**Exercise**. The data below is to be set down again exactly as written.

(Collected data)
== == ==
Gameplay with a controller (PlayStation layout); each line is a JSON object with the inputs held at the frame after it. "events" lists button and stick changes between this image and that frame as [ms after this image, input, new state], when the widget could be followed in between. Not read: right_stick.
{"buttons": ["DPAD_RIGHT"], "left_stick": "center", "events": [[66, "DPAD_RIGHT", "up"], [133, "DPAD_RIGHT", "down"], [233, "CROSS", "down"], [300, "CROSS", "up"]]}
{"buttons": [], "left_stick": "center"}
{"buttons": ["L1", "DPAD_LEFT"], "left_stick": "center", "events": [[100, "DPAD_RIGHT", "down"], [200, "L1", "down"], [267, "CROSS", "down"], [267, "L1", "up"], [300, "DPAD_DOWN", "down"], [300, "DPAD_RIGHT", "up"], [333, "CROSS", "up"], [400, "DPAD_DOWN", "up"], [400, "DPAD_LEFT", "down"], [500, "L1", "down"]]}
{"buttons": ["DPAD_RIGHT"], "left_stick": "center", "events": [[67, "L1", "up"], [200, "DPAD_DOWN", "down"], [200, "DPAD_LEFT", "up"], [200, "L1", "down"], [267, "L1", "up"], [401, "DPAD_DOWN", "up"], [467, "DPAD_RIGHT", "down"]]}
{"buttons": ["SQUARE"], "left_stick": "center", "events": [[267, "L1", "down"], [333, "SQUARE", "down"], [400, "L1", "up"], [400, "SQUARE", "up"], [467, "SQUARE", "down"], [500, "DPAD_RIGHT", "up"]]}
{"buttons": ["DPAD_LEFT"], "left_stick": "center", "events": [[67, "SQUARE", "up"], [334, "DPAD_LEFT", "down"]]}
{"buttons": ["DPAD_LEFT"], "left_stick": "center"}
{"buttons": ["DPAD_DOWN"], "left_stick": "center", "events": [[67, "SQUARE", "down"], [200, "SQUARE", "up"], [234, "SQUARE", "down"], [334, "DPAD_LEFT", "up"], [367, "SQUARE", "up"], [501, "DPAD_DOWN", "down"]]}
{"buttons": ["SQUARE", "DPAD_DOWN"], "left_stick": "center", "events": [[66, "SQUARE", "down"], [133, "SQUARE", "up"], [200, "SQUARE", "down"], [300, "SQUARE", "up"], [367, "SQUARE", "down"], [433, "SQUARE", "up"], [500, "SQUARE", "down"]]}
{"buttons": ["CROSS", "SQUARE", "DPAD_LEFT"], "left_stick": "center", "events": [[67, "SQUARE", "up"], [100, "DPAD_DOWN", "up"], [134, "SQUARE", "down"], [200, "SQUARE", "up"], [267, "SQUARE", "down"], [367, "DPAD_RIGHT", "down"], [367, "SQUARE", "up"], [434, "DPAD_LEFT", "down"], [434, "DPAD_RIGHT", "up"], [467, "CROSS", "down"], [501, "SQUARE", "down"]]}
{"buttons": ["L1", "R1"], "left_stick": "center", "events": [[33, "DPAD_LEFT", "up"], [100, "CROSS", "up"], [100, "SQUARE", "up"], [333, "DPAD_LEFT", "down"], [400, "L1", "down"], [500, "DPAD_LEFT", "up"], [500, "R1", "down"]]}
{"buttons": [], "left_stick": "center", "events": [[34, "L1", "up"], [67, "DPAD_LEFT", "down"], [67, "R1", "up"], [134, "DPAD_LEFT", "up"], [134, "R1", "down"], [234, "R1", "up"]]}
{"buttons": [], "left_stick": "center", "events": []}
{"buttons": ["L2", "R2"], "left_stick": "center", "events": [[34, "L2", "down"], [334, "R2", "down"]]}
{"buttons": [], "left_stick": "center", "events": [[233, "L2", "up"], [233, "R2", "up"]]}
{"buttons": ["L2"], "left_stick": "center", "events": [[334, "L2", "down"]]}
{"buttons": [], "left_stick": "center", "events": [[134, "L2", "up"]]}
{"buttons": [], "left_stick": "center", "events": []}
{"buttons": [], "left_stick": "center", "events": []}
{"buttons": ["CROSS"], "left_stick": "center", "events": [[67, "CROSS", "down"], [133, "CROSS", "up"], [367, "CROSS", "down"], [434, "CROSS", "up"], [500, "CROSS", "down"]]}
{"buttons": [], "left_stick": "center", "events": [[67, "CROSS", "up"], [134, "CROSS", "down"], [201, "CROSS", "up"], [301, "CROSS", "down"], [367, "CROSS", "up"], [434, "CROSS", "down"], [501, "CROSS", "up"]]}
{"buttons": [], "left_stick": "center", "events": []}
== == ==
**Answer space**.
Gameplay with a controller (PlayStation layout); each line is a JSON object with the inputs held at the frame after it. "events" lists button and stick changes between this image and that frame as [ms after this image, input, new state], when the widget could be followed in between. Not read: right_stick.
{"buttons": ["DPAD_RIGHT"], "left_stick": "center", "events": [[66, "DPAD_RIGHT", "up"], [133, "DPAD_RIGHT", "down"], [233, "CROSS", "down"], [300, "CROSS", "up"]]}
{"buttons": [], "left_stick": "center"}
{"buttons": ["L1", "DPAD_LEFT"], "left_stick": "center", "events": [[100, "DPAD_RIGHT", "down"], [200, "L1", "down"], [267, "CROSS", "down"], [267, "L1", "up"], [300, "DPAD_DOWN", "down"], [300, "DPAD_RIGHT", "up"], [333, "CROSS", "up"], [400, "DPAD_DOWN", "up"], [400, "DPAD_LEFT", "down"], [500, "L1", "down"]]}
{"buttons": ["DPAD_RIGHT"], "left_stick": "center", "events": [[67, "L1", "up"], [200, "DPAD_DOWN", "down"], [200, "DPAD_LEFT", "up"], [200, "L1", "down"], [267, "L1", "up"], [401, "DPAD_DOWN", "up"], [467, "DPAD_RIGHT", "down"]]}
{"buttons": ["SQUARE"], "left_stick": "center", "events": [[267, "L1", "down"], [333, "SQUARE", "down"], [400, "L1", "up"], [400, "SQUARE", "up"], [467, "SQUARE", "down"], [500, "DPAD_RIGHT", "up"]]}
{"buttons": ["DPAD_LEFT"], "left_stick": "center", "events": [[67, "SQUARE", "up"], [334, "DPAD_LEFT", "down"]]}
{"buttons": ["DPAD_LEFT"], "left_stick": "center"}
{"buttons": ["DPAD_DOWN"], "left_stick": "center", "events": [[67, "SQUARE", "down"], [200, "SQUARE", "up"], [234, "SQUARE", "down"], [334, "DPAD_LEFT", "up"], [367, "SQUARE", "up"], [501, "DPAD_DOWN", "down"]]}
{"buttons": ["SQUARE", "DPAD_DOWN"], "left_stick": "center", "events": [[66, "SQUARE", "down"], [133, "SQUARE", "up"], [200, "SQUARE", "down"], [300, "SQUARE", "up"], [367, "SQUARE", "down"], [433, "SQUARE", "up"], [500, "SQUARE", "down"]]}
{"buttons": ["CROSS", "SQUARE", "DPAD_LEFT"], "left_stick": "center", "events": [[67, "SQUARE", "up"], [100, "DPAD_DOWN", "up"], [134, "SQUARE", "down"], [200, "SQUARE", "up"], [267, "SQUARE", "down"], [367, "DPAD_RIGHT", "down"], [367, "SQUARE", "up"], [434, "DPAD_LEFT", "down"], [434, "DPAD_RIGHT", "up"], [467, "CROSS", "down"], [501, "SQUARE", "down"]]}
{"buttons": ["L1", "R1"], "left_stick": "center", "events": [[33, "DPAD_LEFT", "up"], [100, "CROSS", "up"], [100, "SQUARE", "up"], [333, "DPAD_LEFT", "down"], [400, "L1", "down"], [500, "DPAD_LEFT", "up"], [500, "R1", "down"]]}
{"buttons": [], "left_stick": "center", "events": [[34, "L1", "up"], [67, "DPAD_LEFT", "down"], [67, "R1", "up"], [134, "DPAD_LEFT", "up"], [134, "R1", "down"], [234, "R1", "up"]]}
{"buttons": [], "left_stick": "center", "events": []}
{"buttons": ["L2", "R2"], "left_stick": "center", "events": [[34, "L2", "down"], [334, "R2", "down"]]}
{"buttons": [], "left_stick": "center", "events": [[233, "L2", "up"], [233, "R2", "up"]]}
{"buttons": ["L2"], "left_stick": "center", "events": [[334, "L2", "down"]]}
{"buttons": [], "left_stick": "center", "events": [[134, "L2", "up"]]}
{"buttons": [], "left_stick": "center", "events": []}
{"buttons": [], "left_stick": "center", "events": []}
{"buttons": ["CROSS"], "left_stick": "center", "events": [[67, "CROSS", "down"], [133, "CROSS", "up"], [367, "CROSS", "down"], [434, "CROSS", "up"], [500, "CROSS", "down"]]}
{"buttons": [], "left_stick": "center", "events": [[67, "CROSS", "up"], [134, "CROSS", "down"], [201, "CROSS", "up"], [301, "CROSS", "down"], [367, "CROSS", "up"], [434, "CROSS", "down"], [501, "CROSS", "up"]]}
{"buttons": [], "left_stick": "center", "events": []}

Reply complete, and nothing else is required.